About Desktop Environments
Having bought myself a new computer, I was tempted to make a change not only in hardware, but also in the software environment.
My work laptop has Ubuntu on it and while I don’t like Ubuntu that much (snaps are evil), the desktop itself feels somewhat refreshing after 10-ish years of KDE usage. Debian (that I use at home) installs with GNOME by default, so I tried to give it a go.
That didn’t work at all. GNOME in Debian 12 is unusable and unconfigurable, and from what I read the more modern versions are even worse. They seem to stick to “build a system a fool could use” concept, and only a fool would want to — exactly as Shaw’s Principle dictates. After three weeks of trying, I simply couldn’t bear it any more.

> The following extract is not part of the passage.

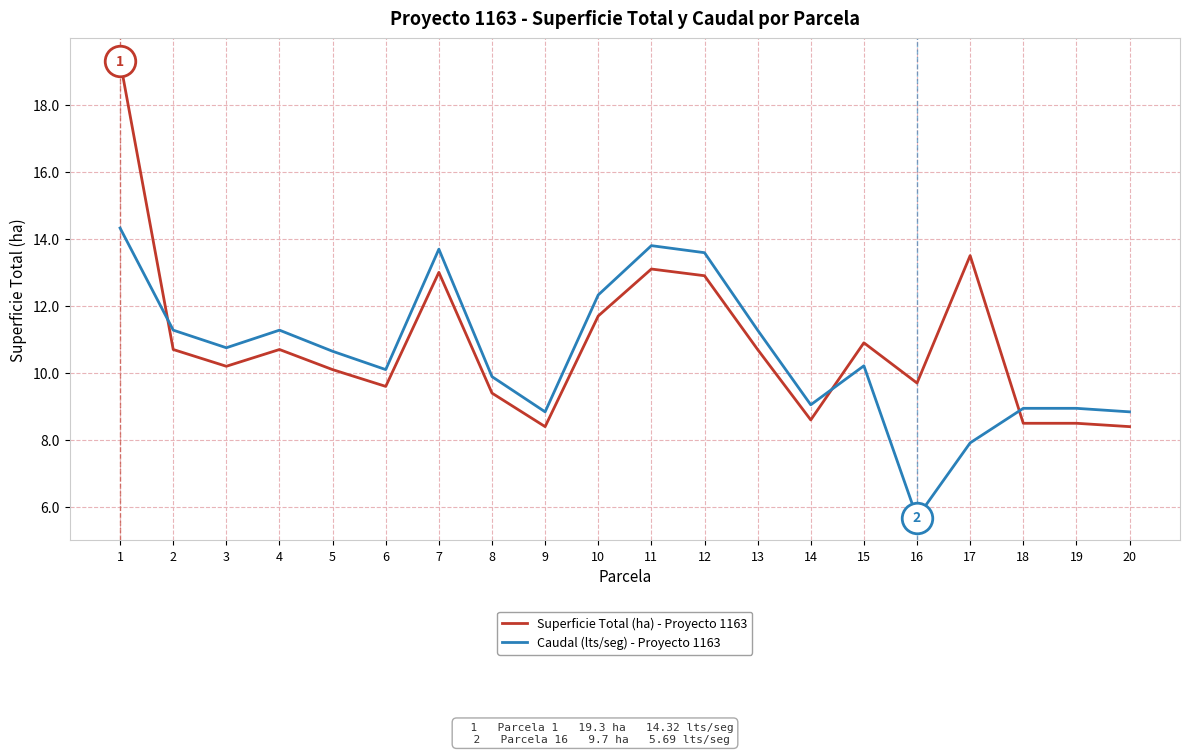

What is the spread (max minus min) of values at 16?

4.0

I gave Sway a go, but it looks like I’m too old for building my system out of the Lego blocks, and the misleading documentation doesn’t help. I spent a week trying to make it work (I do really like the general idea), and I’m sure I would have got something workable out of it in a month or two. I’m also sure the experience would be better if I used a more recent version but I’m not ready to sacrifice the stability Debian gives me. I quite like having my system work reliably for over a year without major overhauls, thank you.
Last weekend, I gave up and installed KDE. Boy, did it feel good! I suddenly had a system that mostly worked in a way that makes sense, and the few disagreeable things (some of the KDE defaults do puzzle me) could easily be tweaked to my liking.
I’m now contemplating installing KDE on my work laptop.